More specifically… I was fairly lazy today. Or at least I read and blogged too much, and wrote too little. But I have a talk to give in Croatia on the 20th, not long from now. I woke up this morning with less than a paragraph of it written, and since I can no longer tolerate panicked last-minute writing (ruins your life and diminishes the quality of the work) 10 days is almost too close for comfort.

So, I drew up an exact outline of the first third of the lecture. Then I sat down, and simply wrote it straight through. 12 pages. How long did it take? Geez, maybe 2 hours, maybe 3 hours. I lost track. (Music is of great assistance as fuel in cases like this.)

The point is… I paid no attention to style. That’s for later. What’s important at this stage is momentum and morale. If I had tried to finely craft each individual sentence, I might have 4 pages written by now. And then I’d wake up, slightly nervous, thinking I only have 4 pages written and just 9 days to go before departure from Cairo.

It’s infinitely better to have 12 pages done, no matter how rough the style. Don’t you agree? Now I will go to sleep, at 4 AM, with a sense of accomplishment, high morale, and complete relaxation. I can wake up tomorrow and have a nice, slow-paced breakfast somewhere instead of engaging in self-flagellation about how badly yesterday was wasted.

Yes, these 12 pages would be stylistically unpresentable if anyone else wanted to see them right now. But do you have any idea how quickly one can polish up 12 pages of fairly weak prose? It won’t take long. Maybe a couple of hours at most, probably less.

The important thing is, the crucial first third of the paper is written. The content is all that I want it to be. It’s all in the proper order (thanks to the meticulous outline I prepared yesterday morning). All it really needs is rhetorical and grammatical polish.

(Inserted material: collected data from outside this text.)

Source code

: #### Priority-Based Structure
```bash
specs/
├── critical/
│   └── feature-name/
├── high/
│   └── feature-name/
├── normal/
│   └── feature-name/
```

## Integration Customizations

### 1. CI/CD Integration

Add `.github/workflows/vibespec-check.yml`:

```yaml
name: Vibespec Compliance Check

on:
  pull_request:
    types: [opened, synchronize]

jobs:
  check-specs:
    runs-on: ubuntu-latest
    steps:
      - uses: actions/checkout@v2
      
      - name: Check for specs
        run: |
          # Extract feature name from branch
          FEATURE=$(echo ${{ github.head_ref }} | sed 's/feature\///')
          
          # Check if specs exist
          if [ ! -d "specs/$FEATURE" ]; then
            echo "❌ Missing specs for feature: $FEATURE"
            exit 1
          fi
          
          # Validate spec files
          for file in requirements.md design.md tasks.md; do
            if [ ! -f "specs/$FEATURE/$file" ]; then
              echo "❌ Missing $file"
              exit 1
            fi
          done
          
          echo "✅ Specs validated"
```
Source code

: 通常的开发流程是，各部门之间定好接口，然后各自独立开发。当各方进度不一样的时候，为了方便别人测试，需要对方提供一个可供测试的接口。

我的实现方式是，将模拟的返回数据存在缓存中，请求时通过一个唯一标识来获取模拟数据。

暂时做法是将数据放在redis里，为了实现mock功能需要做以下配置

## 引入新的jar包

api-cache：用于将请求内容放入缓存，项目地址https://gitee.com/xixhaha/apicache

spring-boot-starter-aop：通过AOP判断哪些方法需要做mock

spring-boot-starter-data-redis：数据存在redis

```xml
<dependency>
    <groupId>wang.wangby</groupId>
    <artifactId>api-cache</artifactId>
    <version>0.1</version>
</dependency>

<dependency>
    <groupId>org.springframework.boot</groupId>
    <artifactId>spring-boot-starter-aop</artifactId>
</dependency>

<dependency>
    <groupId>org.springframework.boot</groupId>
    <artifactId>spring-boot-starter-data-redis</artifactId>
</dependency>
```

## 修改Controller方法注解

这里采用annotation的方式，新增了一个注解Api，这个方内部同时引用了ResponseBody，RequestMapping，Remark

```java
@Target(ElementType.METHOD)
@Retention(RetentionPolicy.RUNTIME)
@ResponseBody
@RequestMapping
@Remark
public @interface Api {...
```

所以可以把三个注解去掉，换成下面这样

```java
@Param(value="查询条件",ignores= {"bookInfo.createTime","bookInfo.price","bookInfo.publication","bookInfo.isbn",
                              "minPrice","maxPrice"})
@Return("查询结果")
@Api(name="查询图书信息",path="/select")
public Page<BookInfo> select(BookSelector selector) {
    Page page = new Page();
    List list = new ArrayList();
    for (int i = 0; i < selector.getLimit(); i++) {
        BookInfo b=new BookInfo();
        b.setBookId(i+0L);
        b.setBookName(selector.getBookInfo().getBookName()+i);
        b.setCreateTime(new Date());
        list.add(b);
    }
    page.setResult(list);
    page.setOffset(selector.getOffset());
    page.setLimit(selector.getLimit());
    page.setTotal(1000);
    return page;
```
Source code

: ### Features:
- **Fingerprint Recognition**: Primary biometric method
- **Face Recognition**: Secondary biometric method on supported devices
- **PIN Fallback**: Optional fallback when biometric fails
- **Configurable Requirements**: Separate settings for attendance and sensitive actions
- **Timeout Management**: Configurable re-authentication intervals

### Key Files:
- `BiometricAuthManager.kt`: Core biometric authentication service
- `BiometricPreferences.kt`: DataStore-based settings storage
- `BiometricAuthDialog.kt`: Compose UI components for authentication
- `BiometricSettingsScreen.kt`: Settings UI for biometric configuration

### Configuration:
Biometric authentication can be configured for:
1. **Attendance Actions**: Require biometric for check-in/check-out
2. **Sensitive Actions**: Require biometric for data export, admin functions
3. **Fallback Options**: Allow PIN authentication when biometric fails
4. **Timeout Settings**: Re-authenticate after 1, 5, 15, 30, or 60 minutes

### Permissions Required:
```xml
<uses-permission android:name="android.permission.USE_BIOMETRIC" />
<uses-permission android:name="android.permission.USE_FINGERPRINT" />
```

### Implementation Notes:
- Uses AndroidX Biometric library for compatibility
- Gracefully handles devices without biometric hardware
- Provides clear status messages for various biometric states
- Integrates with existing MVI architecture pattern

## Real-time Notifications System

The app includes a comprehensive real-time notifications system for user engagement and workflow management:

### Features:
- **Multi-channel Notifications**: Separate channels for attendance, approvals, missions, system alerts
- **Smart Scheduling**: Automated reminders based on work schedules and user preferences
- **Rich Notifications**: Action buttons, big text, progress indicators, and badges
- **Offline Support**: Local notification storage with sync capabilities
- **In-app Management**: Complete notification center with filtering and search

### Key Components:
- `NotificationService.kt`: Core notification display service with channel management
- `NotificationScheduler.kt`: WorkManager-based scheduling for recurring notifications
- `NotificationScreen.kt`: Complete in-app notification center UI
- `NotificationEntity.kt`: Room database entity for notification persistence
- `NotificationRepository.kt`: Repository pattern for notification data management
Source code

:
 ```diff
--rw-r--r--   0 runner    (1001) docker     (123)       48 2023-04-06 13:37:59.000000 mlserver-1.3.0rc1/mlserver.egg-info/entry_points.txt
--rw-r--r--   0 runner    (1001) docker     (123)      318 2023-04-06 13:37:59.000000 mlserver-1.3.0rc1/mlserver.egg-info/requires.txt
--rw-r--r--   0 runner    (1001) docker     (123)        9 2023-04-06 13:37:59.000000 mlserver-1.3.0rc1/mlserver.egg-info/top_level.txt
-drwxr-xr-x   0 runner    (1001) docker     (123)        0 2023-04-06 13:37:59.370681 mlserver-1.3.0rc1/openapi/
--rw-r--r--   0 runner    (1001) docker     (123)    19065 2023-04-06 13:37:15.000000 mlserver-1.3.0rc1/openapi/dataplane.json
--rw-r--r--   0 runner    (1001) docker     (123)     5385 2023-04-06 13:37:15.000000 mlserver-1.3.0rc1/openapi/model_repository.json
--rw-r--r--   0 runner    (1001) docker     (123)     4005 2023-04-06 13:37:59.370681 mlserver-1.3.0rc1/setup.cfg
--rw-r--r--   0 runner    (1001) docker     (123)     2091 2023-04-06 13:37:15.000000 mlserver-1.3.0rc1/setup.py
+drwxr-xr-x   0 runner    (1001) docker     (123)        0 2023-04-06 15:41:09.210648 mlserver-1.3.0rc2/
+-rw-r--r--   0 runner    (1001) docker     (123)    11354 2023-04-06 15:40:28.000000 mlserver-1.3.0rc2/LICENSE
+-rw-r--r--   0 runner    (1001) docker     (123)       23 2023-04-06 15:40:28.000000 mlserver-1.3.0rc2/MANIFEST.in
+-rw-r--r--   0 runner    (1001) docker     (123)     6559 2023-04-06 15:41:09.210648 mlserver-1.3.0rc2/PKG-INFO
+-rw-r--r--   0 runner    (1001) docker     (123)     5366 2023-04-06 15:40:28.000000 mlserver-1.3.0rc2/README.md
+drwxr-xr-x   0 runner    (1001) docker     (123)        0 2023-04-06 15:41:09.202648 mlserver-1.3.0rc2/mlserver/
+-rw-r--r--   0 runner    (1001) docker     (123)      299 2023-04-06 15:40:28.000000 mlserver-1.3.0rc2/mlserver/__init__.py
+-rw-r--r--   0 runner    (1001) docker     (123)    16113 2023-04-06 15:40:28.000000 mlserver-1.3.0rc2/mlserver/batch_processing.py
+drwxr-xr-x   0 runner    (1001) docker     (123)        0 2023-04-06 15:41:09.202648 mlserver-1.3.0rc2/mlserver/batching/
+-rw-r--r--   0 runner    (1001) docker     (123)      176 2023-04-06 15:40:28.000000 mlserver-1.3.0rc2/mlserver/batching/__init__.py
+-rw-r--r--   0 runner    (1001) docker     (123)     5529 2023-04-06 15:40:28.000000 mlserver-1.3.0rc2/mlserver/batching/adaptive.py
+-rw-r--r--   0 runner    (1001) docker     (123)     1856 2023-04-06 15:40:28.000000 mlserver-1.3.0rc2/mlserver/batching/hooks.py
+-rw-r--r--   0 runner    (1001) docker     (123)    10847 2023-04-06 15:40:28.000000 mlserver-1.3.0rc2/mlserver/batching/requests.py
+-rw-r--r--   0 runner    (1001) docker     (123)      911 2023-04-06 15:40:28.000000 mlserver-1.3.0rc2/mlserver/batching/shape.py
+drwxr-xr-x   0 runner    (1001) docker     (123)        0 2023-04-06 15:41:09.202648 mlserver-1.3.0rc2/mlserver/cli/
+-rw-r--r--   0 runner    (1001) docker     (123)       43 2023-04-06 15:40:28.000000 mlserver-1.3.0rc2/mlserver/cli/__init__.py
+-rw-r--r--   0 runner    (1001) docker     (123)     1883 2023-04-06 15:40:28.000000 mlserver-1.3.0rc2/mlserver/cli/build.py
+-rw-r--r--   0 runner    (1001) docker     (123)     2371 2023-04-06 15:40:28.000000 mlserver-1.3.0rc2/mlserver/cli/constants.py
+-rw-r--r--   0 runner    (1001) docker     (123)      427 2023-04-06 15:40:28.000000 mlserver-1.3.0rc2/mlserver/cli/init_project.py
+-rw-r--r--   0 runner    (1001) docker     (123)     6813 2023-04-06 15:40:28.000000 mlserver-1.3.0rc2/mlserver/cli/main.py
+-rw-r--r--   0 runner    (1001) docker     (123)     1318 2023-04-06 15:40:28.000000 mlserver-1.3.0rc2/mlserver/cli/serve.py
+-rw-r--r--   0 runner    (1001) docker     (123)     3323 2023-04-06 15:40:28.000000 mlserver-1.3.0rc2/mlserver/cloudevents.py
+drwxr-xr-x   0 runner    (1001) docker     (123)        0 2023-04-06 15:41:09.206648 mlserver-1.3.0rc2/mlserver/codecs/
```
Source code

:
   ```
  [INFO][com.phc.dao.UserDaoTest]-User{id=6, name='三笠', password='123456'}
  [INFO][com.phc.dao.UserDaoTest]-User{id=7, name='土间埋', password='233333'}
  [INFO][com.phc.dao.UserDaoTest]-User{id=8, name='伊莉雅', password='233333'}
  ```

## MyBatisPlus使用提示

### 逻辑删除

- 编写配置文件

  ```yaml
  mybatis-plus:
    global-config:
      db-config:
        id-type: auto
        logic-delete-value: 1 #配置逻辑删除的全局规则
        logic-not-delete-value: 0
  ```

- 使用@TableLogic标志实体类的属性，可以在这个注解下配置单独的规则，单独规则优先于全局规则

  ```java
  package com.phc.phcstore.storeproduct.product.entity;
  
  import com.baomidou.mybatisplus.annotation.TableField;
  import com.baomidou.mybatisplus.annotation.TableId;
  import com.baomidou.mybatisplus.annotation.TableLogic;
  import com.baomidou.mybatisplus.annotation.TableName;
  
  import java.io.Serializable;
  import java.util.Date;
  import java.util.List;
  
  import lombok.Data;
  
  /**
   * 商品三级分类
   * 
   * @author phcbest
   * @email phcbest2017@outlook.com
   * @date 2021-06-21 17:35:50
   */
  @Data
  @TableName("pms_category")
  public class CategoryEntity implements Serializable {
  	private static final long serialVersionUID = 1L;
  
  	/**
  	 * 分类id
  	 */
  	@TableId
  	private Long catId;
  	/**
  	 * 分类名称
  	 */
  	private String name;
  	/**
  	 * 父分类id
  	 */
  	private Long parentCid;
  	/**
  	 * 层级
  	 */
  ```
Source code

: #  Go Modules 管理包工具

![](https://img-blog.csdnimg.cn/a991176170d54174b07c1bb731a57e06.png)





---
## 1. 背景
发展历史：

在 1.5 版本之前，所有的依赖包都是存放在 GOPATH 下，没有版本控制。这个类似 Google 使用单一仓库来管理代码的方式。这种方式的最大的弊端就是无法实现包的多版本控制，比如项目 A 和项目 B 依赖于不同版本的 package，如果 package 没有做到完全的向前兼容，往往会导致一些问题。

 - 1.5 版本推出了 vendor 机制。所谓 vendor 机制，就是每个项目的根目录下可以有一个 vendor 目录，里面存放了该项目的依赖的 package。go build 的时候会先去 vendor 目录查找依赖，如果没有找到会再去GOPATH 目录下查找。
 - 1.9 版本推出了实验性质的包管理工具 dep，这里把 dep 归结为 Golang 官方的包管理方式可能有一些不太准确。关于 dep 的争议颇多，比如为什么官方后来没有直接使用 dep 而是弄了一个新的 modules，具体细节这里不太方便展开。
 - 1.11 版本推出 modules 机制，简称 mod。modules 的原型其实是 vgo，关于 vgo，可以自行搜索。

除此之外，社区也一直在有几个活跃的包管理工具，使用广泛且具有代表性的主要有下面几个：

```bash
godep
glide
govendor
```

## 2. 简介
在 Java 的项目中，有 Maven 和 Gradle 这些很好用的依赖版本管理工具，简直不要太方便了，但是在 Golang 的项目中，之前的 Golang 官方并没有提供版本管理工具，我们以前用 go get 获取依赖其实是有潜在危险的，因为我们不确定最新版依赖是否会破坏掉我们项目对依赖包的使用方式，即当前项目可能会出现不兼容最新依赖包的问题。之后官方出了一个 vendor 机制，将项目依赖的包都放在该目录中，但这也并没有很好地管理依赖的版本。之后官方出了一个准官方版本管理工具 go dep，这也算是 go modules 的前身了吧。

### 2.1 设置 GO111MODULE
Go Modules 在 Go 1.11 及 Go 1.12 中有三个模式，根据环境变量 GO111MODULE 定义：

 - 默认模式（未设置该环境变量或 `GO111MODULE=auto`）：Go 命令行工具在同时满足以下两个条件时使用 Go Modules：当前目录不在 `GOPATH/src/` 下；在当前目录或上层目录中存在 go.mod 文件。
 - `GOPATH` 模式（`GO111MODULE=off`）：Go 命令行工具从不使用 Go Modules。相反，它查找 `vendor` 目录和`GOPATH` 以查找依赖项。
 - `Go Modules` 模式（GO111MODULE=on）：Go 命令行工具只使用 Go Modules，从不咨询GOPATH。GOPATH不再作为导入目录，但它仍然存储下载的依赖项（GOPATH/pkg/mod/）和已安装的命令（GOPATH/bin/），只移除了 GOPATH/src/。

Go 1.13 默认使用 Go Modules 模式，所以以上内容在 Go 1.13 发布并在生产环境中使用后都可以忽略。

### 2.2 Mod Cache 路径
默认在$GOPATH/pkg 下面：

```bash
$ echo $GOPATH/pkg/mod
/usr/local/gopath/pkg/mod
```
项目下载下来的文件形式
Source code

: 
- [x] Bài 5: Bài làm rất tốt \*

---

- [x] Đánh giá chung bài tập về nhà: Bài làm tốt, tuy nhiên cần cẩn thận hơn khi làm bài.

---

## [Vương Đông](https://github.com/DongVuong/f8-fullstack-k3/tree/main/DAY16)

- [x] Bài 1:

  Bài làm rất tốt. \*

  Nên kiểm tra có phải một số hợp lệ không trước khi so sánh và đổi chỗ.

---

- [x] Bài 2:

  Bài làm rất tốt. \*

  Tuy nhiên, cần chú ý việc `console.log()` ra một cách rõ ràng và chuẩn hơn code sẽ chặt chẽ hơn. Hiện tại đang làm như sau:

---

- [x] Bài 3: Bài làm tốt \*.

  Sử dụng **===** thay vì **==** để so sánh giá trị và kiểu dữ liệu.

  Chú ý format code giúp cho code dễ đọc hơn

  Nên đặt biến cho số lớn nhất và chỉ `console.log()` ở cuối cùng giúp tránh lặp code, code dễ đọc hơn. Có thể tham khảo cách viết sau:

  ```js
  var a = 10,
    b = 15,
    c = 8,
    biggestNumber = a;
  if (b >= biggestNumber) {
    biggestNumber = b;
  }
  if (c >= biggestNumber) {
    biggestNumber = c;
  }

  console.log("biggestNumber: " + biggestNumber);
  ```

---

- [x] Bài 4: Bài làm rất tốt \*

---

Getting from 0 pages to 12 is much harder than getting form 12 pages to 100. The biggest obstacle to all writing is the “Page 0” problem. The big problem is the intimidation factor of knowing that writing is ex nihilo. That’s why it’s important simply to get started. Just get the first paragraph on paper, then the first page, then the whole introduction, and so forth. Once you have as much as 12 pages, you can easily get to 100.

And furthermore, having 12 pages done out of 30-35 literally puts me within striking distance of the end. I could have swine flu for the next 6 days, and still rally in time to finish the whole thing before leaving town. In an emergency, I could easily get from 12 pages to 25 in one sitting, then write the last 5 pages in longhand on the plane. (I prefer not to do that, but it can be done.)

So, what I’ve done by pounding out these 12 pages is just bought myself a wonderful next week of relaxed editing and writing instead of a mildly panicked early morning tomorrow.

And here’s another tip… I did it tonight because I felt like it. It was nearly 2 AM, and normally I really try to avoid messing up my sleep schedule during vacation periods, because that can be hard to recover from. But somehow I returned from a walk in a writing mood, and when you’re in the writing mood, don’t ever kill it off for sleep or minor pleasures. Never kill it off unless social or work obligations require you to kill it off.